Could you set down every line of text in the material below, character for character, leaving the pictures out?
------------
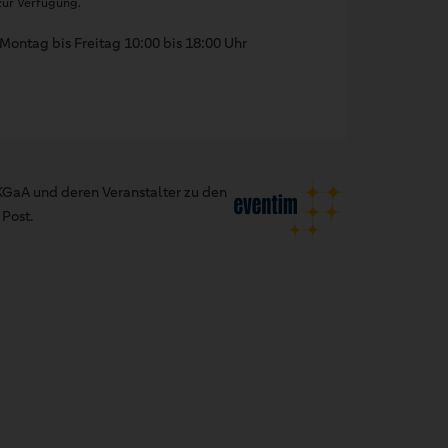
ur Verfügung.
Montag bis Freitag 10:00 bis 18:00 Uhr
GaA und deren Veranstalter zu den
Post.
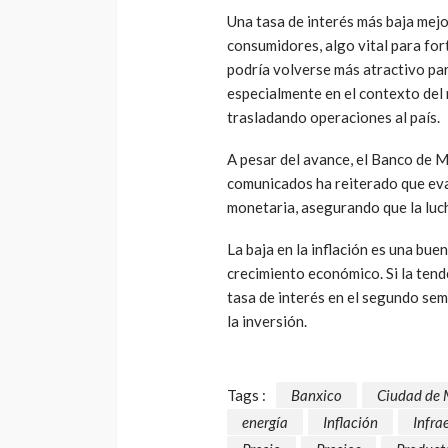
Una tasa de interés más baja mejo
consumidores, algo vital para fo
podría volverse más atractivo par
especialmente en el contexto del
trasladando operaciones al país.
A pesar del avance, el Banco de 
comunicados ha reiterado que eval
monetaria, asegurando que la luch
La baja en la inflación es una bue
crecimiento económico. Si la tend
tasa de interés en el segundo sem
la inversión.
Tags :
Banxico
Ciudad de 
energía
Inflación
Infra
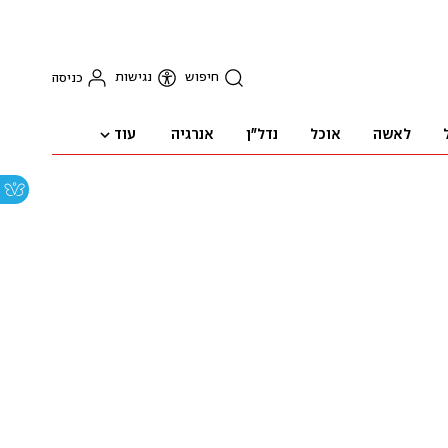
חיפוש
נגישות
כניסה
עוד
לאשה
אוכל
נדל"ן
אנרגיה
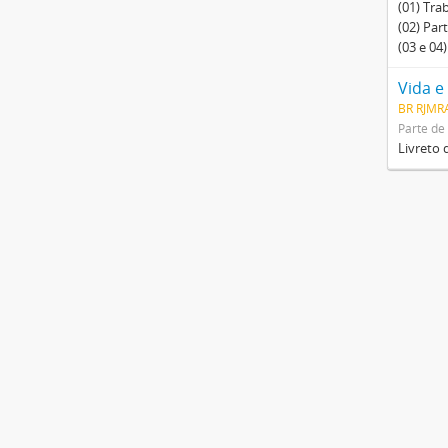
(01) Tra
(02) Par
(03 e 04
Vida e
BR RJMR
Parte de
Livreto 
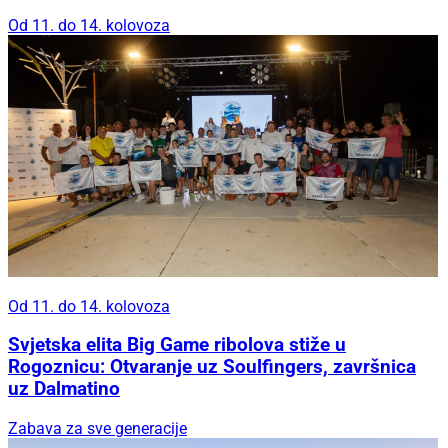
Od 11. do 14. kolovoza
Od 11. do 14. kolovoza
Svjetska elita Big Game ribolova stiže u
Rogoznicu: Otvaranje uz Soulfingers, završnica
uz Dalmatino
Zabava za sve generacije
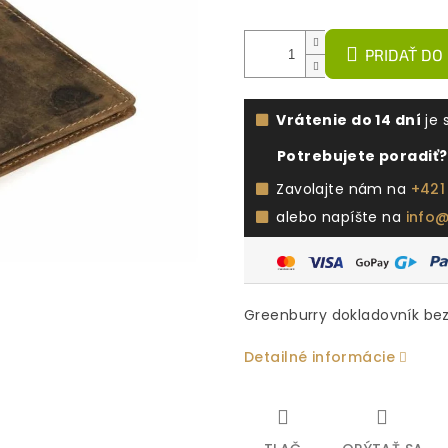
PRIDAŤ DO
Vrátenie do 14 dní
je 
Potrebujete poradiť?
Zavolajte nám na
+421
alebo napíšte na
info
Greenburry dokladovník bez
Detailné informácie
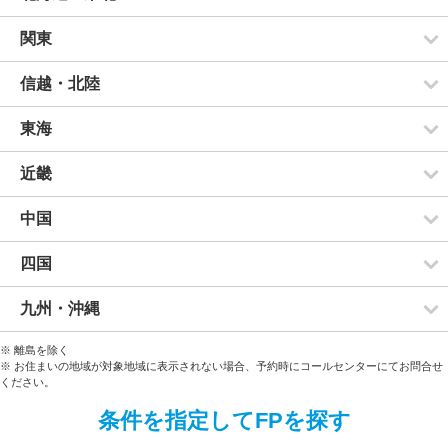
関東
信越・北陸
東海
近畿
中国
四国
九州・沖縄
※ 離島を除く
※ お住まいの地域が対象地域に表示されない場合、予約時にコールセンターにてお問合せ
ください。
条件を指定してFPを探す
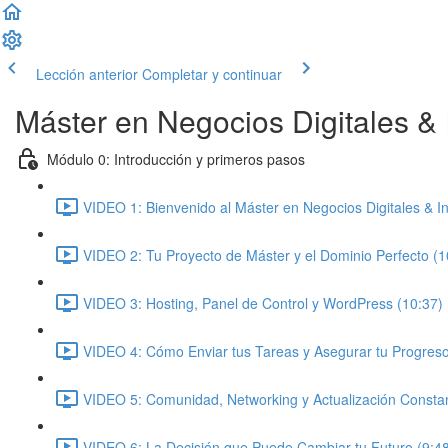
Lección anterior
Completar y continuar
Máster en Negocios Digitales & In
Módulo 0: Introducción y primeros pasos
VIDEO 1: Bienvenido al Máster en Negocios Digitales & Inte
VIDEO 2: Tu Proyecto de Máster y el Dominio Perfecto (1
VIDEO 3: Hosting, Panel de Control y WordPress (10:37)
VIDEO 4: Cómo Enviar tus Tareas y Asegurar tu Progreso
VIDEO 5: Comunidad, Networking y Actualización Constan
VIDEO 6: La Decisión que Puede Cambiar tu Futuro (9:4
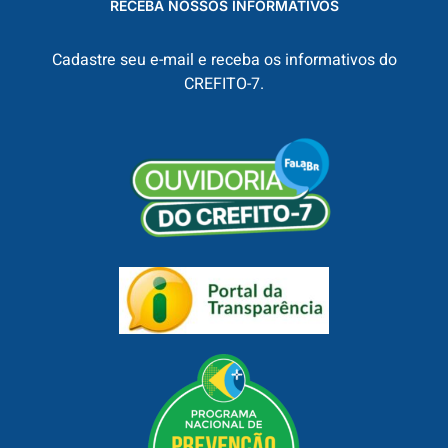
RECEBA NOSSOS INFORMATIVOS
Cadastre seu e-mail e receba os informativos do
CREFITO-7.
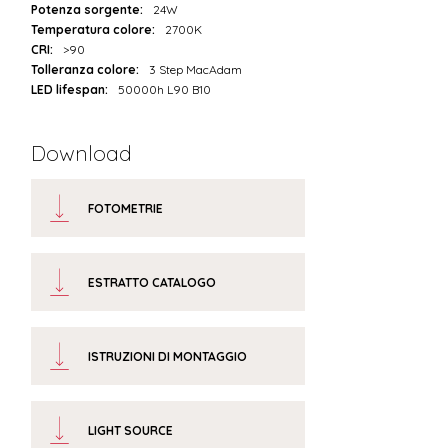
Potenza sorgente:
24W
Temperatura colore:
2700K
CRI:
>90
Tolleranza colore:
3 Step MacAdam
LED lifespan:
50000h L90 B10
Download
FOTOMETRIE
ESTRATTO CATALOGO
ISTRUZIONI DI MONTAGGIO
LIGHT SOURCE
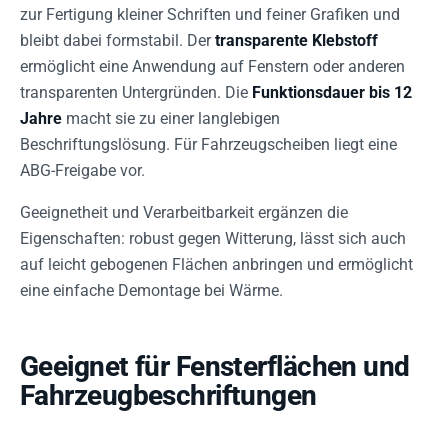
zur Fertigung kleiner Schriften und feiner Grafiken und
bleibt dabei formstabil. Der
transparente Klebstoff
ermöglicht eine Anwendung auf Fenstern oder anderen
transparenten Untergründen. Die
Funktionsdauer bis 12
Jahre
macht sie zu einer langlebigen
Beschriftungslösung. Für Fahrzeugscheiben liegt eine
ABG-Freigabe vor.
Geeignetheit und Verarbeitbarkeit ergänzen die
Eigenschaften: robust gegen Witterung, lässt sich auch
auf leicht gebogenen Flächen anbringen und ermöglicht
eine einfache Demontage bei Wärme.
Geeignet für Fensterflächen und
Fahrzeugbeschriftungen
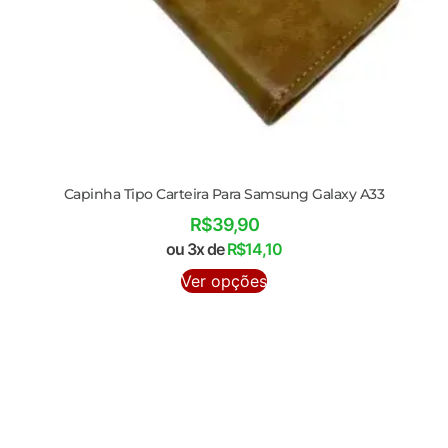
Capinha Tipo Carteira Para Samsung Galaxy A33
R$
39,90
ou 3x de
R$
14,10
Ver opções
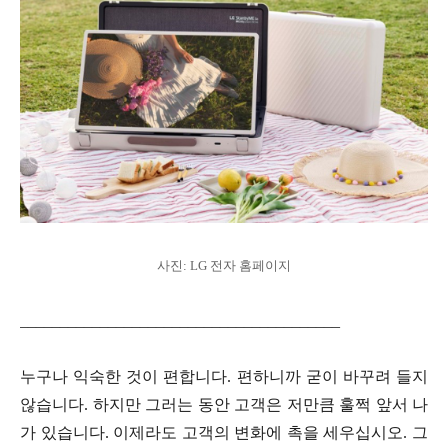
사진: LG 전자 홈페이지
________________________________________
누구나 익숙한 것이 편합니다. 편하니까 굳이 바꾸려 들지
않습니다. 하지만 그러는 동안 고객은 저만큼 훌쩍 앞서 나
가 있습니다. 이제라도 고객의 변화에 촉을 세우십시오. 그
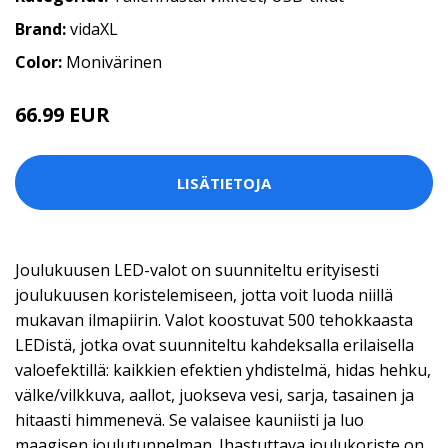
Brand:
vidaXL
Color:
Monivärinen
66.99 EUR
LISÄTIETOJA
Joulukuusen LED-valot on suunniteltu erityisesti
joulukuusen koristelemiseen, jotta voit luoda niillä
mukavan ilmapiirin. Valot koostuvat 500 tehokkaasta
LEDistä, jotka ovat suunniteltu kahdeksalla erilaisella
valoefektillä: kaikkien efektien yhdistelmä, hidas hehku,
välke/vilkkuva, aallot, juokseva vesi, sarja, tasainen ja
hitaasti himmenevä. Se valaisee kauniisti ja luo
maagisen joulutunnelman. Ihastuttava joulukoriste on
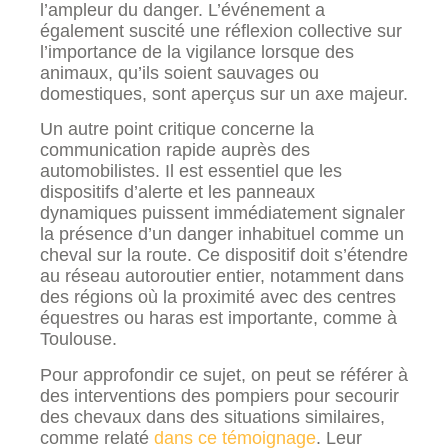
l’ampleur du danger. L’événement a
également suscité une réflexion collective sur
l’importance de la vigilance lorsque des
animaux, qu’ils soient sauvages ou
domestiques, sont aperçus sur un axe majeur.
Un autre point critique concerne la
communication rapide auprès des
automobilistes. Il est essentiel que les
dispositifs d’alerte et les panneaux
dynamiques puissent immédiatement signaler
la présence d’un danger inhabituel comme un
cheval sur la route. Ce dispositif doit s’étendre
au réseau autoroutier entier, notamment dans
des régions où la proximité avec des centres
équestres ou haras est importante, comme à
Toulouse.
Pour approfondir ce sujet, on peut se référer à
des interventions des pompiers pour secourir
des chevaux dans des situations similaires,
comme relaté
dans ce témoignage
. Leur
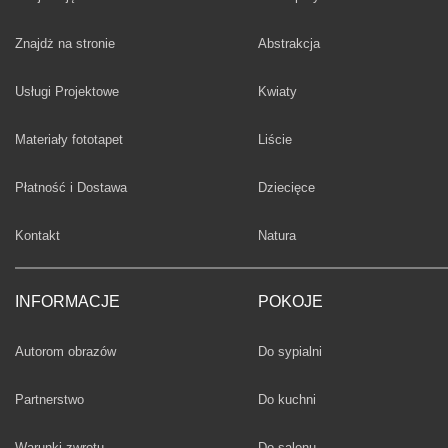
Fototapety
Znajdż na stronie
Abstrakcja
Fototapety
Usługi Projektowe
Kwiaty
Fototapety
Materiały fototapet
Liście
Fototapety
Płatność i Dostawa
Dziecięce
Fototapety
Kontakt
Natura
INFORMACJE
POKOJE
Fototapety
Autorom obrazów
Do sypialni
Fototapety
Partnerstwo
Do kuchni
Fototapety
Warunki zwrotu
Do salonu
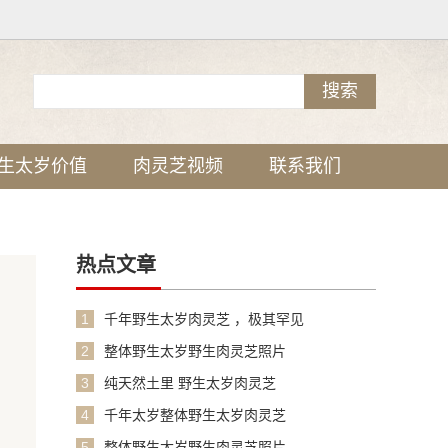
生太岁价值
肉灵芝视频
联系我们
热点文章
1
千年野生太岁肉灵芝 ，极其罕见
2
整体野生太岁野生肉灵芝照片
3
纯天然土里 野生太岁肉灵芝
4
千年太岁整体野生太岁肉灵芝
5
整体野生太岁野生肉灵芝照片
------------
▶ _Output for this exercise_
ur Verfügung.
Montag bis Freitag 10:00 bis 18:00 Uhr
GaA und deren Veranstalter zu den
Post.
Una tasa de interés más baja mejo
consumidores, algo vital para fo
podría volverse más atractivo par
especialmente en el contexto del
trasladando operaciones al país.
A pesar del avance, el Banco de 
comunicados ha reiterado que eval
monetaria, asegurando que la luch
La baja en la inflación es una bue
crecimiento económico. Si la tend
tasa de interés en el segundo sem
la inversión.
Tags :
Banxico
Ciudad de 
energía
Inflación
Infra
חיפוש
נגישות
כניסה
עוד
לאשה
אוכל
נדל"ן
אנרגיה
(01) Tra
(02) Par
(03 e 04
Vida e
BR RJMR
Parte de
Livreto 
Od 11. do 14. kolovoza
Od 11. do 14. kolovoza
Svjetska elita Big Game ribolova stiže u
Rogoznicu: Otvaranje uz Soulfingers, završnica
uz Dalmatino
Zabava za sve generacije
PRIDAŤ DO
Vrátenie do 14 dní
je 
Potrebujete poradiť?
Zavolajte nám na
+421
alebo napíšte na
info
Greenburry dokladovník bez
Detailné informácie
関東
信越・北陸
東海
近畿
中国
四国
九州・沖縄
※ 離島を除く
※ お住まいの地域が対象地域に表示されない場合、予約時にコールセンターにてお問合せ
ください。
条件を指定してFPを探す
Lección anterior
Completar y continuar
Máster en Negocios Digitales & In
Módulo 0: Introducción y primeros pasos
VIDEO 1: Bienvenido al Máster en Negocios Digitales & Inte
VIDEO 2: Tu Proyecto de Máster y el Dominio Perfecto (1
VIDEO 3: Hosting, Panel de Control y WordPress (10:37)
VIDEO 4: Cómo Enviar tus Tareas y Asegurar tu Progreso
VIDEO 5: Comunidad, Networking y Actualización Constan
VIDEO 6: La Decisión que Puede Cambiar tu Futuro (9:4
RECEBA NOSSOS INFORMATIVOS
Cadastre seu e-mail e receba os informativos do
CREFITO-7.
Potenza sorgente:
24W
Temperatura colore:
2700K
CRI:
>90
Tolleranza colore:
3 Step MacAdam
LED lifespan:
50000h L90 B10
Download
FOTOMETRIE
ESTRATTO CATALOGO
ISTRUZIONI DI MONTAGGIO
LIGHT SOURCE
zur Fertigung kleiner Schriften und feiner Grafiken und
bleibt dabei formstabil. Der
transparente Klebstoff
ermöglicht eine Anwendung auf Fenstern oder anderen
transparenten Untergründen. Die
Funktionsdauer bis 12
Jahre
macht sie zu einer langlebigen
Beschriftungslösung. Für Fahrzeugscheiben liegt eine
ABG-Freigabe vor.
Geeignetheit und Verarbeitbarkeit ergänzen die
Eigenschaften: robust gegen Witterung, lässt sich auch
auf leicht gebogenen Flächen anbringen und ermöglicht
eine einfache Demontage bei Wärme.
Geeignet für Fensterflächen und
Fahrzeugbeschriftungen
Capinha Tipo Carteira Para Samsung Galaxy A33
R$
39,90
ou 3x de
R$
14,10
Ver opções
사진: LG 전자 홈페이지
________________________________________
누구나 익숙한 것이 편합니다. 편하니까 굳이 바꾸려 들지
않습니다. 하지만 그러는 동안 고객은 저만큼 훌쩍 앞서 나
가 있습니다. 이제라도 고객의 변화에 촉을 세우십시오. 그
Brand:
vidaXL
Color:
Monivärinen
66.99 EUR
LISÄTIETOJA
Joulukuusen LED-valot on suunniteltu erityisesti
joulukuusen koristelemiseen, jotta voit luoda niillä
mukavan ilmapiirin. Valot koostuvat 500 tehokkaasta
LEDistä, jotka ovat suunniteltu kahdeksalla erilaisella
valoefektillä: kaikkien efektien yhdistelmä, hidas hehku,
välke/vilkkuva, aallot, juokseva vesi, sarja, tasainen ja
hitaasti himmenevä. Se valaisee kauniisti ja luo
maagisen joulutunnelman. Ihastuttava joulukoriste on
l’ampleur du danger. L’événement a
également suscité une réflexion collective sur
l’importance de la vigilance lorsque des
animaux, qu’ils soient sauvages ou
domestiques, sont aperçus sur un axe majeur.
Un autre point critique concerne la
communication rapide auprès des
automobilistes. Il est essentiel que les
dispositifs d’alerte et les panneaux
dynamiques puissent immédiatement signaler
la présence d’un danger inhabituel comme un
cheval sur la route. Ce dispositif doit s’étendre
au réseau autoroutier entier, notamment dans
des régions où la proximité avec des centres
équestres ou haras est importante, comme à
Toulouse.
Pour approfondir ce sujet, on peut se référer à
des interventions des pompiers pour secourir
des chevaux dans des situations similaires,
comme relaté
dans ce témoignage
. Leur
Fototapety
Znajdż na stronie
Abstrakcja
Fototapety
Usługi Projektowe
Kwiaty
Fototapety
Materiały fototapet
Liście
Fototapety
Płatność i Dostawa
Dziecięce
Fototapety
Kontakt
Natura
INFORMACJE
POKOJE
Fototapety
Autorom obrazów
Do sypialni
Fototapety
Partnerstwo
Do kuchni
Fototapety
Warunki zwrotu
Do salonu
生太岁价值
肉灵芝视频
联系我们
热点文章
1
千年野生太岁肉灵芝 ，极其罕见
2
整体野生太岁野生肉灵芝照片
3
纯天然土里 野生太岁肉灵芝
4
千年太岁整体野生太岁肉灵芝
5
整体野生太岁野生肉灵芝照片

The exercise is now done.